When she was pregnant, we made love all the time. But once Hank came, that stopped completely. The doctors had told us that it takes some time to heal, and I was completely okay with that—willing to wait, taking Molly Palm and her five sisters out on private dates, if you know what I mean. But after eight or so months passed and it was clear that Jessica no longer wanted to have sex, I knew there was a big fucking problem.
She did her best to be a good mother. Tried hard not to let Hank see what she was feeling on the inside. Instead she wore a mask daily until I’d come home from work.
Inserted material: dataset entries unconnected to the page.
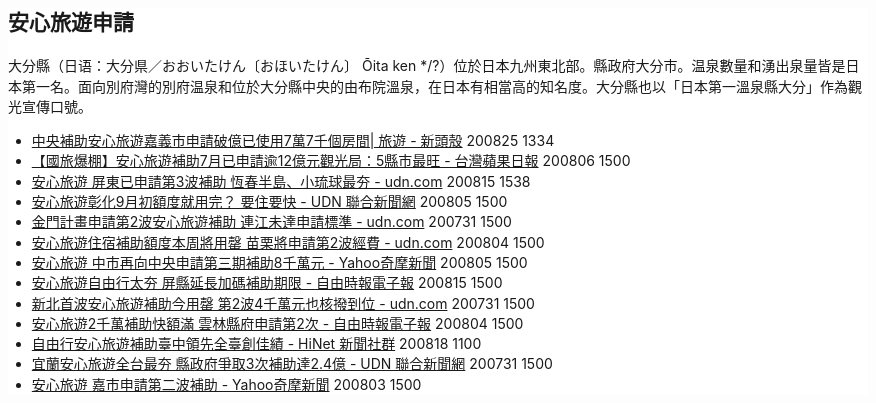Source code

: ## 安心旅遊申請

大分縣（日语：大分県／おおいたけん〔おほいたけん〕 Ōita ken */?）位於日本九州東北部。縣政府大分市。温泉數量和湧出泉量皆是日本第一名。面向別府灣的別府温泉和位於大分縣中央的由布院溫泉，在日本有相當高的知名度。大分縣也以「日本第一溫泉縣大分」作為觀光宣傳口號。
- [中央補助安心旅遊嘉義市申請破億已使用7萬7千個房間| 旅遊 - 新頭殼](https://newtalk.tw/news/view/2020-08-25/455748 "中央補助安心旅遊嘉義市申請破億已使用7萬7千個房間| 旅遊 - 新頭殼") 200825 1334
- [【國旅爆棚】安心旅遊補助7月已申請逾12億元觀光局：5縣市最旺 - 台灣蘋果日報](https://tw.appledaily.com/life/20200806/ZZASMCI2QDCU3T33HD72JQMDQA/ "【國旅爆棚】安心旅遊補助7月已申請逾12億元觀光局：5縣市最旺 - 台灣蘋果日報") 200806 1500
- [安心旅遊 屏東已申請第3波補助 恆春半島、小琉球最夯 - udn.com](https://udn.com/news/story/7327/4784330 "安心旅遊 屏東已申請第3波補助 恆春半島、小琉球最夯 - udn.com") 200815 1538
- [安心旅遊彰化9月初額度就用完？ 要住要快 - UDN 聯合新聞網](https://udn.com/news/story/7325/4758616 "安心旅遊彰化9月初額度就用完？ 要住要快 - UDN 聯合新聞網") 200805 1500
- [金門計畫申請第2波安心旅遊補助 連江未達申請標準 - udn.com](https://udn.com/news/story/7327/4745448 "金門計畫申請第2波安心旅遊補助 連江未達申請標準 - udn.com") 200731 1500
- [安心旅遊住宿補助額度本周將用罄 苗栗將申請第2波經費 - udn.com](https://udn.com/news/story/7324/4753938 "安心旅遊住宿補助額度本周將用罄 苗栗將申請第2波經費 - udn.com") 200804 1500
- [安心旅遊 中市再向中央申請第三期補助8千萬元 - Yahoo奇摩新聞](https://tw.news.yahoo.com/%E5%AE%89%E5%BF%83%E6%97%85%E9%81%8A-%E4%B8%AD%E5%B8%82%E5%86%8D%E5%90%91%E4%B8%AD%E5%A4%AE%E7%94%B3%E8%AB%8B%E7%AC%AC%E4%B8%89%E6%9C%9F%E8%A3%9C%E5%8A%A98%E5%8D%83%E8%90%AC%E5%85%83-031204016.html "安心旅遊 中市再向中央申請第三期補助8千萬元 - Yahoo奇摩新聞") 200805 1500
- [安心旅遊自由行太夯 屏縣延長加碼補助期限 - 自由時報電子報](https://news.ltn.com.tw/news/life/breakingnews/3261325 "安心旅遊自由行太夯 屏縣延長加碼補助期限 - 自由時報電子報") 200815 1500
- [新北首波安心旅遊補助今用罄 第2波4千萬元也核撥到位 - udn.com](https://udn.com/news/story/7323/4744838 "新北首波安心旅遊補助今用罄 第2波4千萬元也核撥到位 - udn.com") 200731 1500
- [安心旅遊2千萬補助快額滿 雲林縣府申請第2次 - 自由時報電子報](https://news.ltn.com.tw/news/life/breakingnews/3249360 "安心旅遊2千萬補助快額滿 雲林縣府申請第2次 - 自由時報電子報") 200804 1500
- [自由行安心旅遊補助臺中領先全臺創佳績 - HiNet 新聞社群](https://times.hinet.net/news/23016000 "自由行安心旅遊補助臺中領先全臺創佳績 - HiNet 新聞社群") 200818 1100
- [宜蘭安心旅遊全台最夯 縣政府爭取3次補助達2.4億 - UDN 聯合新聞網](https://udn.com/news/story/7266/4745773 "宜蘭安心旅遊全台最夯 縣政府爭取3次補助達2.4億 - UDN 聯合新聞網") 200731 1500
- [安心旅遊 嘉市申請第二波補助 - Yahoo奇摩新聞](https://tw.news.yahoo.com/%E5%AE%89%E5%BF%83%E6%97%85%E9%81%8A-%E5%98%89%E5%B8%82%E7%94%B3%E8%AB%8B%E7%AC%AC%E4%BA%8C%E6%B3%A2%E8%A3%9C%E5%8A%A9-201000808.html "安心旅遊 嘉市申請第二波補助 - Yahoo奇摩新聞") 200803 1500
She had to serve us dinner and then put Hank to bed, but just as soon as our son’s bedroom lights were out, the smile would vanish and the crying would begin.
The only thing that seemed to cure the sadness back then, in the early seventies, was the painting, so I would tell her to paint. I’d even wash and dry the dishes all by myself, even when the game was on TV, just so she could escape into her art.
That worked for a few years, until Hank started to walk and talk and look like his biological father. The boy was so eager to please his mother, you almost got to feeling like he was trying to atone for the evil that brought him into the world. Little Hank would keep his room neater than any child should, always putting away his toys without being told. Bathing and brushing his teeth on schedule. Constantly washing his hands. Never getting his clothes dirty, because he never wanted to roughhouse with the other boys in the neighborhood. Hank was the quintessential momma’s boy, within eyesight of Jessica all day and night, wanting to help her. People used to praise Hank for being good, but he was too good, and Jessica knew it.
They both loved art, and I used to love watching them sketch and paint together in Hank’s room or at the dining room table. But somewhere along the line, Jessica stopped wanting to share her escape with our son. I think it might have been when he started painting his mother obsessively. Hank might have been in the third or fourth grade. He painted more than a hundred or so portraits of her—none of them very good, and all of them depicting Jessica looking tired and sad and defeated. It was like the boy somehow knew what was coming, and it frightened my wife. She’d ask Hank why she never looked happy in his paintings, and he’d say he painted what he saw, just like she taught him to do. After a few months of this, Jessica forbid him to paint any more portraits of her, ripping the most recent one down from the refrigerator. Hank burst into tears, and Jessica locked herself in her studio for two days. I don’t even think she ate. When she finally emerged and rejoined our household, she was distant.